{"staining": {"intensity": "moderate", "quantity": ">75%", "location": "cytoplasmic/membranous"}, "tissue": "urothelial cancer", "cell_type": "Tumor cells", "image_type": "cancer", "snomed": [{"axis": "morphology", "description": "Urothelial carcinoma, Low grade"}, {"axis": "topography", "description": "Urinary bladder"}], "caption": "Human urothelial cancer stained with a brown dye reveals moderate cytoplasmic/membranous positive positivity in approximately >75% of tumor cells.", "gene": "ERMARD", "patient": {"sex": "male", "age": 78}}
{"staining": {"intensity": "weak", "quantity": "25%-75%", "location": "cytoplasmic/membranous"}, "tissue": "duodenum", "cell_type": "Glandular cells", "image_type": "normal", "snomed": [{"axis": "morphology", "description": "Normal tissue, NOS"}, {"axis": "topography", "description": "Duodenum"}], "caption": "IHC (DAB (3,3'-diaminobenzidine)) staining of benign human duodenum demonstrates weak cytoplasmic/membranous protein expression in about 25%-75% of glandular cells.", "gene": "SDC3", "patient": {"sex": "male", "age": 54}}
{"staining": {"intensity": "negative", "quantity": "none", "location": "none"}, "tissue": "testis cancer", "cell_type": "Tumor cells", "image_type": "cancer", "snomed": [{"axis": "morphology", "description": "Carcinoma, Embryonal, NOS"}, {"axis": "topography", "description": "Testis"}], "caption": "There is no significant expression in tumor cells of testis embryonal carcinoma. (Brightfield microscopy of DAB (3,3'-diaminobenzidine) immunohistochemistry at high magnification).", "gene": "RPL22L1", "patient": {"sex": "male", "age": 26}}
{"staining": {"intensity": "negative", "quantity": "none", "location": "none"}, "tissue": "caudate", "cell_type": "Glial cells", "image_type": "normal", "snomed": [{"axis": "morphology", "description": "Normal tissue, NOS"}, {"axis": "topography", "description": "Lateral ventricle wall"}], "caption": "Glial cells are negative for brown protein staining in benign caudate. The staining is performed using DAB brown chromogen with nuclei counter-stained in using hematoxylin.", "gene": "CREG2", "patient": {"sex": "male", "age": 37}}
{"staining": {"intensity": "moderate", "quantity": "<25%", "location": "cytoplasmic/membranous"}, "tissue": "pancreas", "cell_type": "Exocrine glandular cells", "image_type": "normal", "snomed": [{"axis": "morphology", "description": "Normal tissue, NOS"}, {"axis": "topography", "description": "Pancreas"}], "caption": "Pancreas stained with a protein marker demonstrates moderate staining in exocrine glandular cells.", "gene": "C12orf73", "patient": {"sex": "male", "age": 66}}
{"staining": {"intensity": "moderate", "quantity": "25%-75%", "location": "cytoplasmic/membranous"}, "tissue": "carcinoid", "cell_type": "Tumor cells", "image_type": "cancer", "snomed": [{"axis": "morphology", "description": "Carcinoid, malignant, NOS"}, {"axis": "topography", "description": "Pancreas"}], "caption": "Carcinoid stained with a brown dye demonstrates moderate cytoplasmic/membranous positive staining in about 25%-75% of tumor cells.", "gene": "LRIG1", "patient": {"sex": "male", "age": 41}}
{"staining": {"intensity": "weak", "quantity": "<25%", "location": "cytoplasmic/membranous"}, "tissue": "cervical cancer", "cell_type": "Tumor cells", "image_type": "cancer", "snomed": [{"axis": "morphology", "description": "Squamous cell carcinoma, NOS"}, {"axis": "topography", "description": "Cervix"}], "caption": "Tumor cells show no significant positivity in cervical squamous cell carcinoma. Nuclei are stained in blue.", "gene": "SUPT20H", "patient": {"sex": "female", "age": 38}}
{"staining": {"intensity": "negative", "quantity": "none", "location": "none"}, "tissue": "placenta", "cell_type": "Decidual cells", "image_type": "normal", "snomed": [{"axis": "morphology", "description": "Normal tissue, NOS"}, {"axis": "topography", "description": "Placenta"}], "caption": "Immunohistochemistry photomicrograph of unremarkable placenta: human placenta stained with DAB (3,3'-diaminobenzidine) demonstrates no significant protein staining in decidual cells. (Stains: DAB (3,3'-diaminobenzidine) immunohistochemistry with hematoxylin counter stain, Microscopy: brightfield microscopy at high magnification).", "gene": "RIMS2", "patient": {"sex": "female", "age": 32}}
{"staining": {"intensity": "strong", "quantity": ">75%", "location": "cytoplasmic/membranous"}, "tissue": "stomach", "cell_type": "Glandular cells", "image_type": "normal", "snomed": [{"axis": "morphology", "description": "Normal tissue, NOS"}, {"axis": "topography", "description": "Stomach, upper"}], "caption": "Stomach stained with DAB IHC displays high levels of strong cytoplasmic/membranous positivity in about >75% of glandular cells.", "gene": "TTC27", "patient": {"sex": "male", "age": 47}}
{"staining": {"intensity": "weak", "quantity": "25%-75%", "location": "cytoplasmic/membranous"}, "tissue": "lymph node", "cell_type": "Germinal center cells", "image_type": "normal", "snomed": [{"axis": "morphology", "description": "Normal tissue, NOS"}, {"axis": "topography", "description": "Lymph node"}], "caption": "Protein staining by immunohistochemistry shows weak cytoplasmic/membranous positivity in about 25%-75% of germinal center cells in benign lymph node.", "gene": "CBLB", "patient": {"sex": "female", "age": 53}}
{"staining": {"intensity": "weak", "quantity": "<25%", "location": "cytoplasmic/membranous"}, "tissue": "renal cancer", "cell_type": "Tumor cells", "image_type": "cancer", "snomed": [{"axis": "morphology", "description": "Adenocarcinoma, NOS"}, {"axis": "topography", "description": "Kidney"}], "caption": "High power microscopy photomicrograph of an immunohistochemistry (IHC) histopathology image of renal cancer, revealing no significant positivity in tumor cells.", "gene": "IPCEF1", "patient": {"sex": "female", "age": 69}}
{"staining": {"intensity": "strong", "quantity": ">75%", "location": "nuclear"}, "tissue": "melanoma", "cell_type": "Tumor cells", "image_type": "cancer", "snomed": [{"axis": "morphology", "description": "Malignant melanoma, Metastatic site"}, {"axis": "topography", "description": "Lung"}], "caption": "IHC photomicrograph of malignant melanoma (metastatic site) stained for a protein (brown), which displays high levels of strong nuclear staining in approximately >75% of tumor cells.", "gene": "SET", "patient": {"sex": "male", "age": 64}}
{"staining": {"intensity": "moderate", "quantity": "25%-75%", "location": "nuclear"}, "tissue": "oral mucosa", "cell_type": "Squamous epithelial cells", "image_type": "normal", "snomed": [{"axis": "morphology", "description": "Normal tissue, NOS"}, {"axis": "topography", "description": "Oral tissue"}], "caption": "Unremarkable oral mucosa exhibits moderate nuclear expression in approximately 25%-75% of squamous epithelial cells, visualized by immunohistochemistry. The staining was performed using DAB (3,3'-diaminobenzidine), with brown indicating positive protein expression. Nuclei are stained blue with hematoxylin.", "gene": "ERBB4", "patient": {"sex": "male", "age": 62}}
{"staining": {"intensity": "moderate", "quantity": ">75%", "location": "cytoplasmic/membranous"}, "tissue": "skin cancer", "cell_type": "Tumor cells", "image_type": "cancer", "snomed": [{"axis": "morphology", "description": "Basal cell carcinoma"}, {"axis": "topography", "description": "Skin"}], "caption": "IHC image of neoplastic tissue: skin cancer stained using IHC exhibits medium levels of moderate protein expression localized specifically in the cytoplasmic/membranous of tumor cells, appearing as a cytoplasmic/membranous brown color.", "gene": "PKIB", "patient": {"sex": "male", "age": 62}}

• • • •

• _Task instructions_
Repeat every entry word for word.

• _Written reply_
{"staining": {"intensity": "moderate", "quantity": ">75%", "location": "cytoplasmic/membranous"}, "tissue": "urothelial cancer", "cell_type": "Tumor cells", "image_type": "cancer", "snomed": [{"axis": "morphology", "description": "Urothelial carcinoma, Low grade"}, {"axis": "topography", "description": "Urinary bladder"}], "caption": "Human urothelial cancer stained with a brown dye reveals moderate cytoplasmic/membranous positive positivity in approximately >75% of tumor cells.", "gene": "ERMARD", "patient": {"sex": "male", "age": 78}}
{"staining": {"intensity": "weak", "quantity": "25%-75%", "location": "cytoplasmic/membranous"}, "tissue": "duodenum", "cell_type": "Glandular cells", "image_type": "normal", "snomed": [{"axis": "morphology", "description": "Normal tissue, NOS"}, {"axis": "topography", "description": "Duodenum"}], "caption": "IHC (DAB (3,3'-diaminobenzidine)) staining of benign human duodenum demonstrates weak cytoplasmic/membranous protein expression in about 25%-75% of glandular cells.", "gene": "SDC3", "patient": {"sex": "male", "age": 54}}
{"staining": {"intensity": "negative", "quantity": "none", "location": "none"}, "tissue": "testis cancer", "cell_type": "Tumor cells", "image_type": "cancer", "snomed": [{"axis": "morphology", "description": "Carcinoma, Embryonal, NOS"}, {"axis": "topography", "description": "Testis"}], "caption": "There is no significant expression in tumor cells of testis embryonal carcinoma. (Brightfield microscopy of DAB (3,3'-diaminobenzidine) immunohistochemistry at high magnification).", "gene": "RPL22L1", "patient": {"sex": "male", "age": 26}}
{"staining": {"intensity": "negative", "quantity": "none", "location": "none"}, "tissue": "caudate", "cell_type": "Glial cells", "image_type": "normal", "snomed": [{"axis": "morphology", "description": "Normal tissue, NOS"}, {"axis": "topography", "description": "Lateral ventricle wall"}], "caption": "Glial cells are negative for brown protein staining in benign caudate. The staining is performed using DAB brown chromogen with nuclei counter-stained in using hematoxylin.", "gene": "CREG2", "patient": {"sex": "male", "age": 37}}
{"staining": {"intensity": "moderate", "quantity": "<25%", "location": "cytoplasmic/membranous"}, "tissue": "pancreas", "cell_type": "Exocrine glandular cells", "image_type": "normal", "snomed": [{"axis": "morphology", "description": "Normal tissue, NOS"}, {"axis": "topography", "description": "Pancreas"}], "caption": "Pancreas stained with a protein marker demonstrates moderate staining in exocrine glandular cells.", "gene": "C12orf73", "patient": {"sex": "male", "age": 66}}
{"staining": {"intensity": "moderate", "quantity": "25%-75%", "location": "cytoplasmic/membranous"}, "tissue": "carcinoid", "cell_type": "Tumor cells", "image_type": "cancer", "snomed": [{"axis": "morphology", "description": "Carcinoid, malignant, NOS"}, {"axis": "topography", "description": "Pancreas"}], "caption": "Carcinoid stained with a brown dye demonstrates moderate cytoplasmic/membranous positive staining in about 25%-75% of tumor cells.", "gene": "LRIG1", "patient": {"sex": "male", "age": 41}}
{"staining": {"intensity": "weak", "quantity": "<25%", "location": "cytoplasmic/membranous"}, "tissue": "cervical cancer", "cell_type": "Tumor cells", "image_type": "cancer", "snomed": [{"axis": "morphology", "description": "Squamous cell carcinoma, NOS"}, {"axis": "topography", "description": "Cervix"}], "caption": "Tumor cells show no significant positivity in cervical squamous cell carcinoma. Nuclei are stained in blue.", "gene": "SUPT20H", "patient": {"sex": "female", "age": 38}}
{"staining": {"intensity": "negative", "quantity": "none", "location": "none"}, "tissue": "placenta", "cell_type": "Decidual cells", "image_type": "normal", "snomed": [{"axis": "morphology", "description": "Normal tissue, NOS"}, {"axis": "topography", "description": "Placenta"}], "caption": "Immunohistochemistry photomicrograph of unremarkable placenta: human placenta stained with DAB (3,3'-diaminobenzidine) demonstrates no significant protein staining in decidual cells. (Stains: DAB (3,3'-diaminobenzidine) immunohistochemistry with hematoxylin counter stain, Microscopy: brightfield microscopy at high magnification).", "gene": "RIMS2", "patient": {"sex": "female", "age": 32}}
{"staining": {"intensity": "strong", "quantity": ">75%", "location": "cytoplasmic/membranous"}, "tissue": "stomach", "cell_type": "Glandular cells", "image_type": "normal", "snomed": [{"axis": "morphology", "description": "Normal tissue, NOS"}, {"axis": "topography", "description": "Stomach, upper"}], "caption": "Stomach stained with DAB IHC displays high levels of strong cytoplasmic/membranous positivity in about >75% of glandular cells.", "gene": "TTC27", "patient": {"sex": "male", "age": 47}}
{"staining": {"intensity": "weak", "quantity": "25%-75%", "location": "cytoplasmic/membranous"}, "tissue": "lymph node", "cell_type": "Germinal center cells", "image_type": "normal", "snomed": [{"axis": "morphology", "description": "Normal tissue, NOS"}, {"axis": "topography", "description": "Lymph node"}], "caption": "Protein staining by immunohistochemistry shows weak cytoplasmic/membranous positivity in about 25%-75% of germinal center cells in benign lymph node.", "gene": "CBLB", "patient": {"sex": "female", "age": 53}}
{"staining": {"intensity": "weak", "quantity": "<25%", "location": "cytoplasmic/membranous"}, "tissue": "renal cancer", "cell_type": "Tumor cells", "image_type": "cancer", "snomed": [{"axis": "morphology", "description": "Adenocarcinoma, NOS"}, {"axis": "topography", "description": "Kidney"}], "caption": "High power microscopy photomicrograph of an immunohistochemistry (IHC) histopathology image of renal cancer, revealing no significant positivity in tumor cells.", "gene": "IPCEF1", "patient": {"sex": "female", "age": 69}}
{"staining": {"intensity": "strong", "quantity": ">75%", "location": "nuclear"}, "tissue": "melanoma", "cell_type": "Tumor cells", "image_type": "cancer", "snomed": [{"axis": "morphology", "description": "Malignant melanoma, Metastatic site"}, {"axis": "topography", "description": "Lung"}], "caption": "IHC photomicrograph of malignant melanoma (metastatic site) stained for a protein (brown), which displays high levels of strong nuclear staining in approximately >75% of tumor cells.", "gene": "SET", "patient": {"sex": "male", "age": 64}}
{"staining": {"intensity": "moderate", "quantity": "25%-75%", "location": "nuclear"}, "tissue": "oral mucosa", "cell_type": "Squamous epithelial cells", "image_type": "normal", "snomed": [{"axis": "morphology", "description": "Normal tissue, NOS"}, {"axis": "topography", "description": "Oral tissue"}], "caption": "Unremarkable oral mucosa exhibits moderate nuclear expression in approximately 25%-75% of squamous epithelial cells, visualized by immunohistochemistry. The staining was performed using DAB (3,3'-diaminobenzidine), with brown indicating positive protein expression. Nuclei are stained blue with hematoxylin.", "gene": "ERBB4", "patient": {"sex": "male", "age": 62}}
{"staining": {"intensity": "moderate", "quantity": ">75%", "location": "cytoplasmic/membranous"}, "tissue": "skin cancer", "cell_type": "Tumor cells", "image_type": "cancer", "snomed": [{"axis": "morphology", "description": "Basal cell carcinoma"}, {"axis": "topography", "description": "Skin"}], "caption": "IHC image of neoplastic tissue: skin cancer stained using IHC exhibits medium levels of moderate protein expression localized specifically in the cytoplasmic/membranous of tumor cells, appearing as a cytoplasmic/membranous brown color.", "gene": "PKIB", "patient": {"sex": "male", "age": 62}}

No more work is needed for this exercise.